# Your assignment:
A word-for-word copy of all entries is required, without images.

# Front-end code change data:
# # #

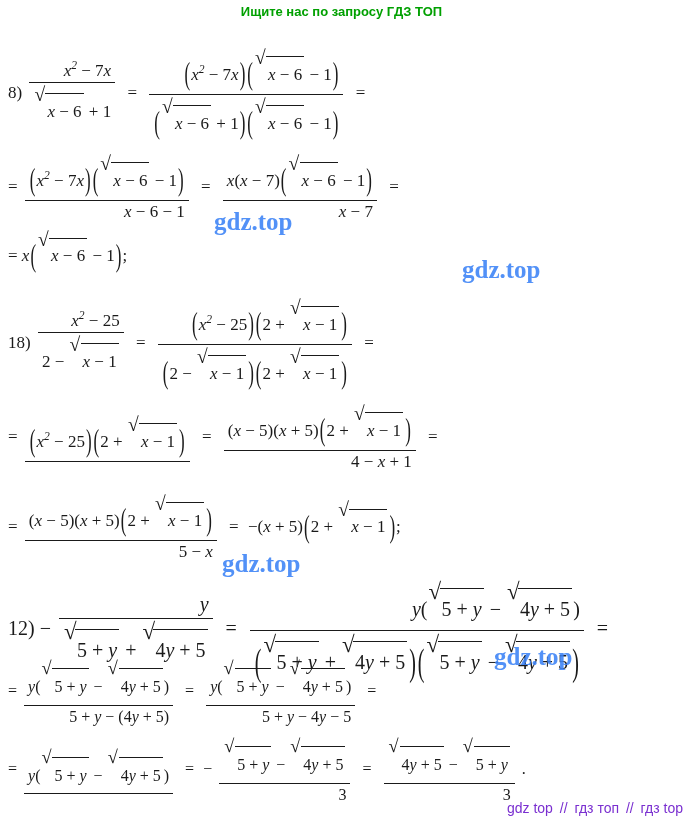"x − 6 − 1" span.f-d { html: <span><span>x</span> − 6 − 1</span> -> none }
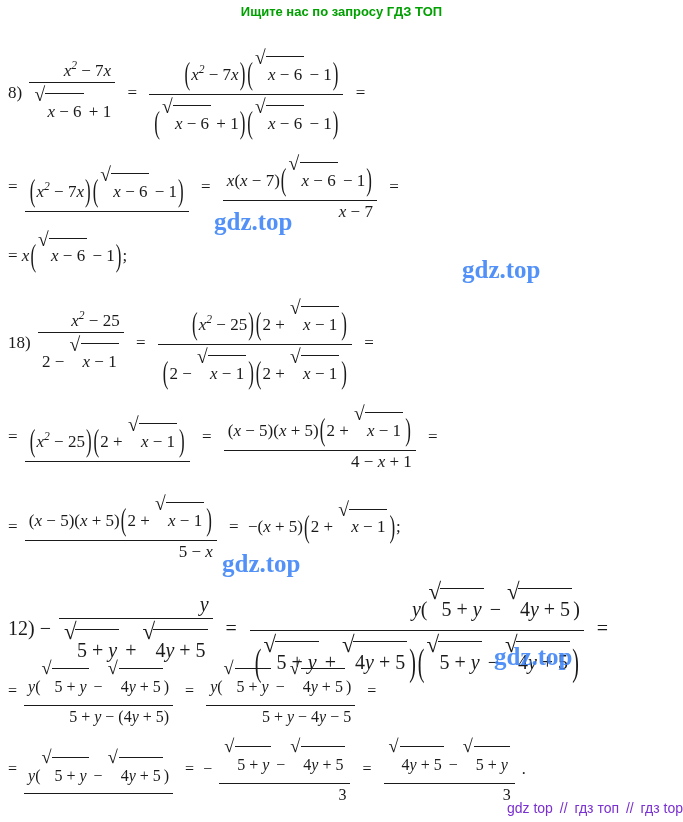"gdz.top" .wm { color: #3b82f6 -> #c2410c }
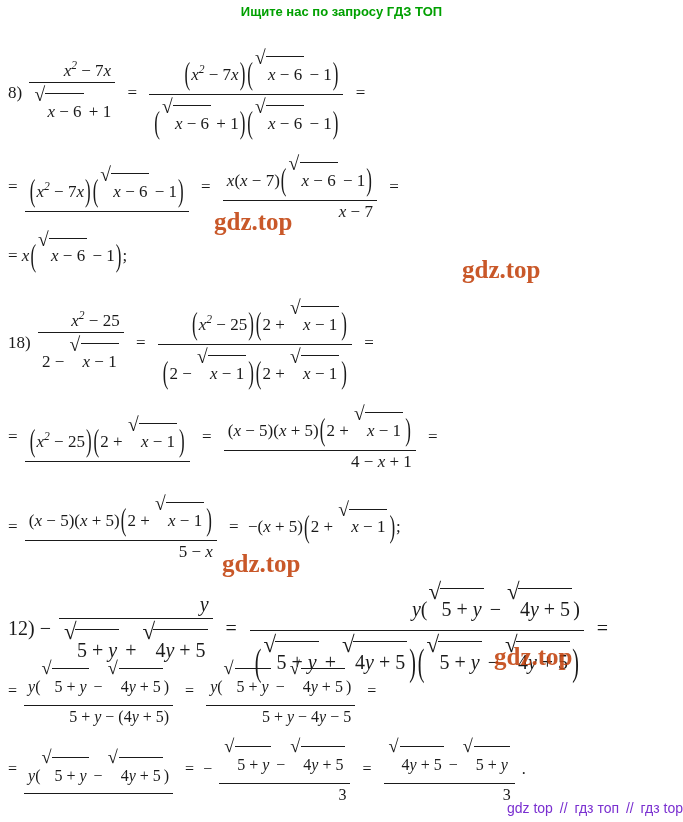"5 − x" span.f-d { html: <span>5 − <span>x</span></span> -> none }
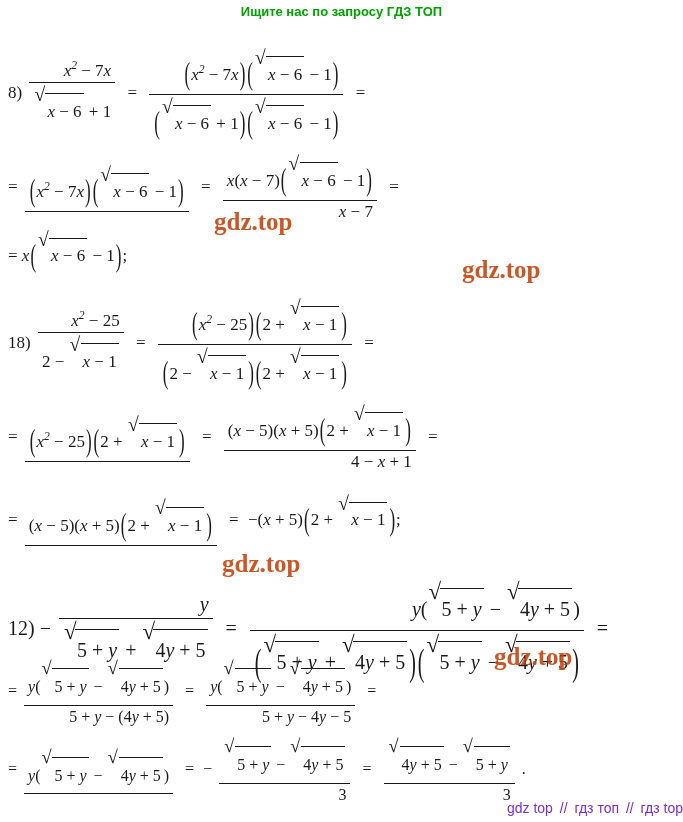"gdz top // гдз топ" .bottom-banner { font-size: 14px -> 12px; font-weight: normal -> bold; text-align: right -> left }
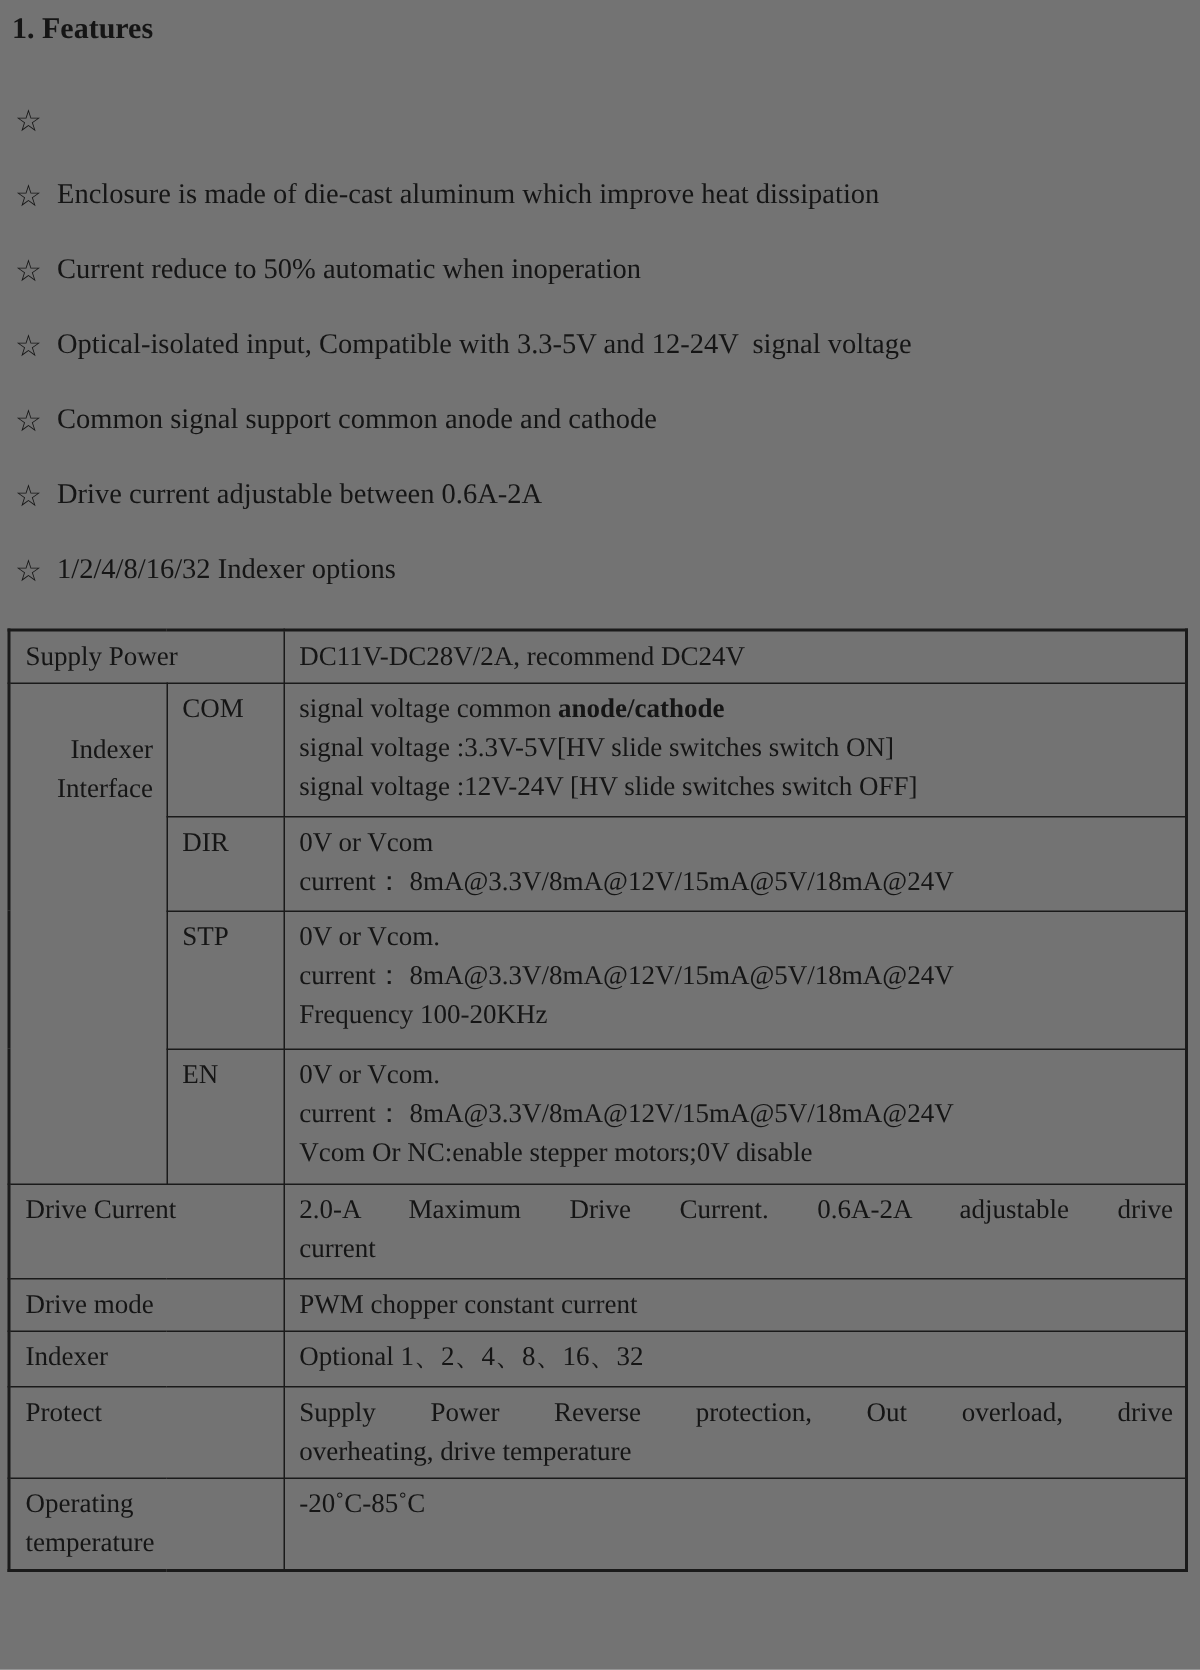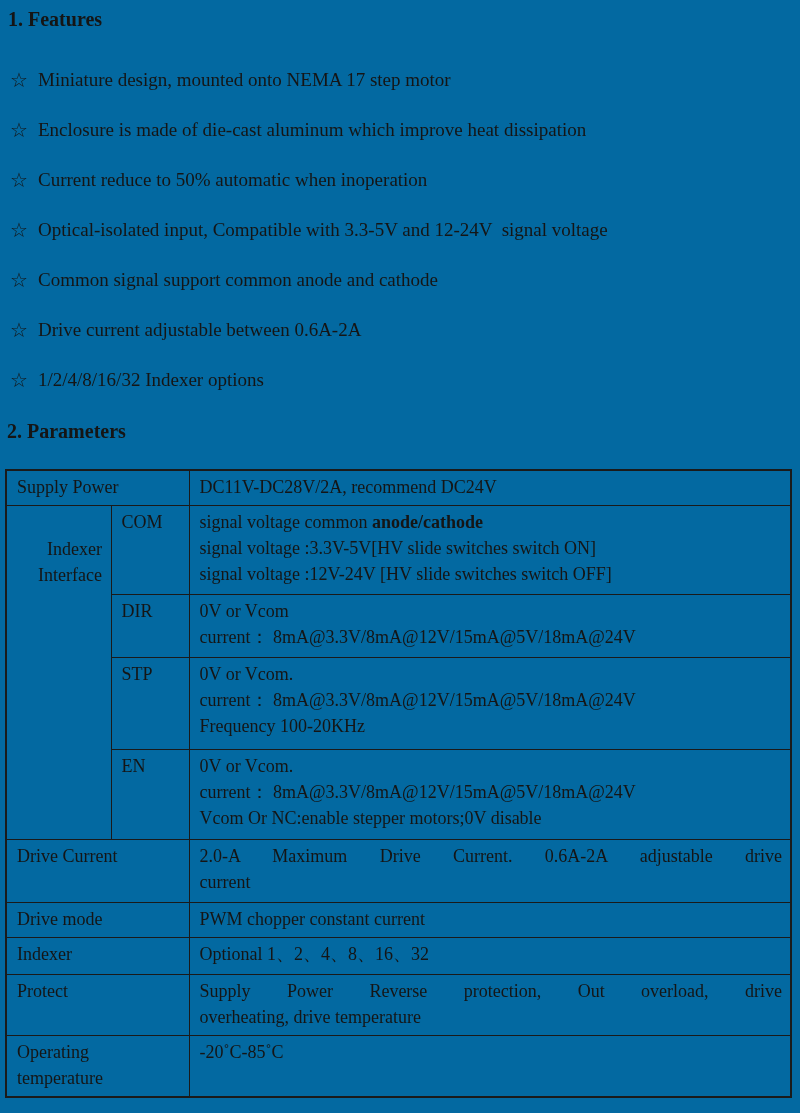"1. Features" .page { background: #0369a1 -> #737373 }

# # #

# Answer:
"x − 6 − 1" span.f-d { html: <span><span>x</span> − 6 − 1</span> -> none }
"gdz.top" .wm { color: #3b82f6 -> #c2410c }
"5 − x" span.f-d { html: <span>5 − <span>x</span></span> -> none }
"gdz top // гдз топ" .bottom-banner { font-size: 14px -> 12px; font-weight: normal -> bold; text-align: right -> left }
"1. Features" .page { background: #0369a1 -> #737373 }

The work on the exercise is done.